Over the years we have seen Rowing and Sport in NZ change. There is no funding available to all sportspeople, given that you have met requirements at international level. There is assistance from a wide range of services, doctors, physiotherapists, nutritionist, and psychologists just to name a few. It all helps with the ability to get us in the shape that is needed to compete against the best countries in the world.

Equipment, cost by standards, availability…

Rowing is an expensive sport. It doesn’t cost anything to row, but the equipment is expensive. It is more the time that is needed to train at the level required to compete against the best which is hard. We are lucky that NZ rowing has good funding and we can use the best equipment in the world when we turn up overseas. We don’t get new boats and oars all the time but we do get to use the best.

All-time favorites from Rowing, Rowers whom you watched to learn from…

When I was growing up and started rowing, you’d look up to figure heads in the sport like Steve Redgrave and Matthew Pinsent who we’re the best of the pre-2000 generation. Rob Waddell was an obvious idol from his achievements and he was an NZ’er.

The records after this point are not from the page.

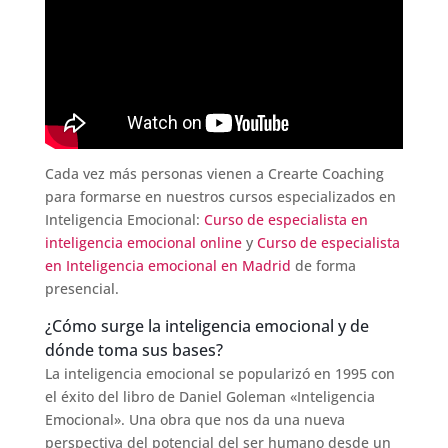
Cada vez más personas vienen a Crearte Coaching
para formarse en nuestros cursos especializados en
Inteligencia Emocional:
Curso de especialista en
inteligencia emocional online
y
Curso de especialista
en Inteligencia emocional en Madrid
de forma
presencial.
¿Cómo surge la inteligencia emocional y de
dónde toma sus bases?
La inteligencia emocional se popularizó en 1995 con
el éxito del libro de Daniel Goleman «Inteligencia
Emocional». Una obra que nos da una nueva
perspectiva del potencial del ser humano desde un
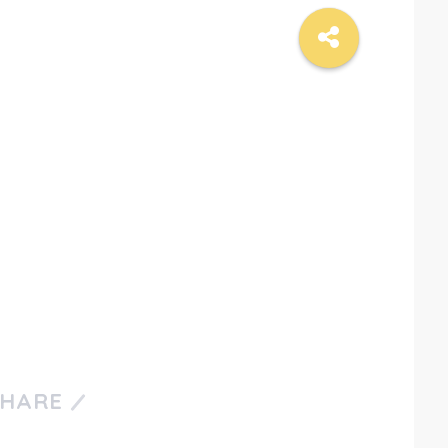
SHARE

Hurdles and how you overcame these…

The biggest hurdles are overcoming disappointment and learning from that. Rowing is a sport where you put in 12 months of effort for one competition and if you don’t achieve your goal, then it will take another 12 months to try again. It’s hard when you are struggling with no funding or you’re constantly tired, or you’re not rowing as well as you’d like and people are beating you, it’s very difficult.

I have been lucky that I haven’t really missed any major teams. I missed some crews I wanted to be in in my early years, but I bounced back to work harder and make them the next year. Injury is always one that can set you back but I’ve been lucky that I haven’t had anything serious which has held me back for too long or has had long term effects.

Key Career targets…

I think we have set a pretty good legacy already. All we have tried to do is do our best and be happy that that’s been good enough to win. We want to go to Rio, row to our capabilities and that should be good enough to win.

Message to youngsters who are keen to make a career into Rowing…

Rowing is a good sport as it teaches you a lot of life skills. You have to have a good attitude, dedication, punctuality and team work. It take a lot of time to become good at it but you learn about yourself and about the sport and you will see some really good advances in your times and abilities early on, but it takes a lot more effort that further along in the sport you get. You have to remember to make it fun as if it’s not enjoyable then you won’t give it your best attention and your results will suffer.